Authors: SPRAGUE, STUART - Kansas State University; TAMANG, TEJ - Kansas State University; STEINER, TREVOR - Kansas State University; WU, QINGYU - Kansas State University; HU, YING - Kansas State University; KAKESHPOUR, TAYEBEH - Kansas State University; PARK, JUNGEUN - Kansas State University; YANG, JIAN - Baylor College Of Medicine; PENG, ZHAO - University Of Florida; BERGKAMP, BLAKE - Kansas State University; SOMAYANDA, IMPA - Kansas State University; PETERSON, MORGAN - Kansas State University; GARCIA, ELY - South Dakota State University; HAO, YANGFAN - Kansas State University; St Amand, Paul; Bai, Guihua; NAKATA, PAUL - Kansas State University; RIEU, IVO - Radboud University; JACKSON, DAVID - Cold Spring Harbor Laboratory; CHENG, NINGHUI - Baylor College Of Medicine; VALENT, BARBARA - Kansas State University; Hirschi, Kendal; JAGADISH, KRISHNA - Kansas State University; LIU, SANZHEN - Kansas State University; WHITE, FRANK - University Of Florida; PARK, SUNGHUN - Kansas State University

Submitted to: Plant Biotechnology Journal
Publication Type: Peer Reviewed Journal
Publication Acceptance Date: 5/30/2022
Publication Date: 6/12/2022
Citation: Sprague, S., Tamang, T., Steiner, T., Wu, Q., Hu, Y., Kakeshpour, T., Park, J., Yang, J., Peng, Z., Bergkamp, B., Somayanda, I., Peterson, M., Garcia, E., Hao, Y., St Amand, P.C., Bai, G., Nakata, P., Rieu, I., Jackson, D., Cheng, N., Valent, B., Hirschi, K., Jagadish, K., Liu, S., White, F., Park, S. 2022. Redox-engineering enhances maize thermotolerance and grain yield in the field.

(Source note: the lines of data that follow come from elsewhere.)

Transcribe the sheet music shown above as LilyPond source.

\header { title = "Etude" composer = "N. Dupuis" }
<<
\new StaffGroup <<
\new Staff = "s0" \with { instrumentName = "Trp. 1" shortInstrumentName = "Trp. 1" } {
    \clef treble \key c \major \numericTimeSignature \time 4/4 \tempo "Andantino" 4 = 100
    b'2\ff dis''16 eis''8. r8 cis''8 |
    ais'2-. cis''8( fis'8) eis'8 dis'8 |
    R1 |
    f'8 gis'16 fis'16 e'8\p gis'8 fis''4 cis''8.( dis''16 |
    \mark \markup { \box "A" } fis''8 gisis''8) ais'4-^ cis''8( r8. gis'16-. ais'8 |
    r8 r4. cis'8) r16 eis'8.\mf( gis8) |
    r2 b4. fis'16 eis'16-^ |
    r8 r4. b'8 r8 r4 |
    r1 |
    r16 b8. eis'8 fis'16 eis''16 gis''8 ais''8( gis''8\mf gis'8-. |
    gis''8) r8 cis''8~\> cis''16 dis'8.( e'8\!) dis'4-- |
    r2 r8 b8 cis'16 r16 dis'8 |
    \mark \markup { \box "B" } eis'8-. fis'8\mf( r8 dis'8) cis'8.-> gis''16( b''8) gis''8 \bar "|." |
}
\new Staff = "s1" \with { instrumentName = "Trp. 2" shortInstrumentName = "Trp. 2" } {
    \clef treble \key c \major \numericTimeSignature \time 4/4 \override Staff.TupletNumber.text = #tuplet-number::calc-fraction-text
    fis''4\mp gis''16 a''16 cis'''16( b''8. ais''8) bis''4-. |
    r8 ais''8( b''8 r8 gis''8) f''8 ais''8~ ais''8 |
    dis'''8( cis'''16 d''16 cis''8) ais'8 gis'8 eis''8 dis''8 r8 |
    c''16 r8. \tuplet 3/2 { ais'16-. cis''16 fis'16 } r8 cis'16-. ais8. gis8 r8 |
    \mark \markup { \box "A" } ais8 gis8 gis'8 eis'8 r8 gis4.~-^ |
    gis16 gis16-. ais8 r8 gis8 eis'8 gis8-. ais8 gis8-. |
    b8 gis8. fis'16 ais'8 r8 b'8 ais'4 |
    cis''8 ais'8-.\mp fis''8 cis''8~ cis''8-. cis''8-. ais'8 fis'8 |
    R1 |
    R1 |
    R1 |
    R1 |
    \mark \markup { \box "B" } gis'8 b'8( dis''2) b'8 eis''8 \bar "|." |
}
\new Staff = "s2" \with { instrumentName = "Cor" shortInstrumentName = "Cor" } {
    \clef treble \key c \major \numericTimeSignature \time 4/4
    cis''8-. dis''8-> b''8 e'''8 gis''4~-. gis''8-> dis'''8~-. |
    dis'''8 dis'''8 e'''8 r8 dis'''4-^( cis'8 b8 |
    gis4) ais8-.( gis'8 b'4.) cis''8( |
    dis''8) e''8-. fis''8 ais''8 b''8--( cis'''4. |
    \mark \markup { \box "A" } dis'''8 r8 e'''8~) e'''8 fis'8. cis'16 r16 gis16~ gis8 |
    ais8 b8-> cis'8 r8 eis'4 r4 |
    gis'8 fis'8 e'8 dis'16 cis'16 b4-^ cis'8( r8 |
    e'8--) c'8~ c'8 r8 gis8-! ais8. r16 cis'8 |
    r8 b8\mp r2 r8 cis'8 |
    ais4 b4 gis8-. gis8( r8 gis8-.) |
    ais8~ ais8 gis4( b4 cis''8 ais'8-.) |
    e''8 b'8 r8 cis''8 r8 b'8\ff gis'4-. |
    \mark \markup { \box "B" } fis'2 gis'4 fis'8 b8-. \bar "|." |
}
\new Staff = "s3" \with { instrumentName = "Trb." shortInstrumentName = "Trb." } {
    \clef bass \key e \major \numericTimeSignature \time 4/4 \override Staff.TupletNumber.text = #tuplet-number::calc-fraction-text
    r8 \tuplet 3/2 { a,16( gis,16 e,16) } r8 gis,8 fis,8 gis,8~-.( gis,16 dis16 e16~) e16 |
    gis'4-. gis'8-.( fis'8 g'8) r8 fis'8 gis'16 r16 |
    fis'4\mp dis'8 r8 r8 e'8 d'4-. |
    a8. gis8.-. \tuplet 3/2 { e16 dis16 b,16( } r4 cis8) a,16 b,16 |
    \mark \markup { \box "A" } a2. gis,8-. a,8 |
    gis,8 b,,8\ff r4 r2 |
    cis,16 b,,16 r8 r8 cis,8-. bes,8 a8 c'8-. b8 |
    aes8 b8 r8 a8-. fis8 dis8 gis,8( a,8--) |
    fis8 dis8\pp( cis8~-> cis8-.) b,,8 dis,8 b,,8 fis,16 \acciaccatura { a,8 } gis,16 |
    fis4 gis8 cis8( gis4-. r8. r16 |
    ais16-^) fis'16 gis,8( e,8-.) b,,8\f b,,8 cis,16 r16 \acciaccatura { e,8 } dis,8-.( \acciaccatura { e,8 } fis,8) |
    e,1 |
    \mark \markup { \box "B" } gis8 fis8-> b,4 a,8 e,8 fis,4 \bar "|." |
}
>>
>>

Plant Biotechnology Journal. https://doi.org/10.1111/pbi.13866.
DOI: https://doi.org/10.1111/pbi.13866

Interpretive Summary: Development of maize lines with increased heat stress tolerance is needed to stabilize yields in a changing climate. We found that transgenic expression of a glutaredoxin gene from Arabidopsis can increase thermotolerance in maize through enhanced protein chaperone activity. The thermotolerant maize lines had increased protection against protein damage and had a 6-fold grain yield increase in comparison to the nontransgenic control under heat stress. Our results show promise for meeting rising yield demands in maize and other crop species in a warming global environment.

Technical Abstract: Increasing populations and temperatures are expected to escalate food demands beyond production capacities, and the development of maize lines with better performance under heat stress is desirable. Here, we report that constitutive ectopic expression of a heterologous glutaredoxin S17 from Arabidopsis thaliana (AtGRXS17) can provide thermotolerance in maize through enhanced chaperone activity and modulation of heat stress-associated gene expression. The thermotolerant maize lines had increased protection against protein damage and yielded a 6-fold increase in grain production in comparison to the non-transgenic counterparts under heat stress field conditions. The maize lines also displayed thermotolerance in the reproductive stages, resulting in improved pollen germination and the higher fidelity of fertilized ovules under heat stress conditions. Our results present a robust and simple strategy for meeting rising yield demands in maize and, possibly, other crop species in a warming global environment.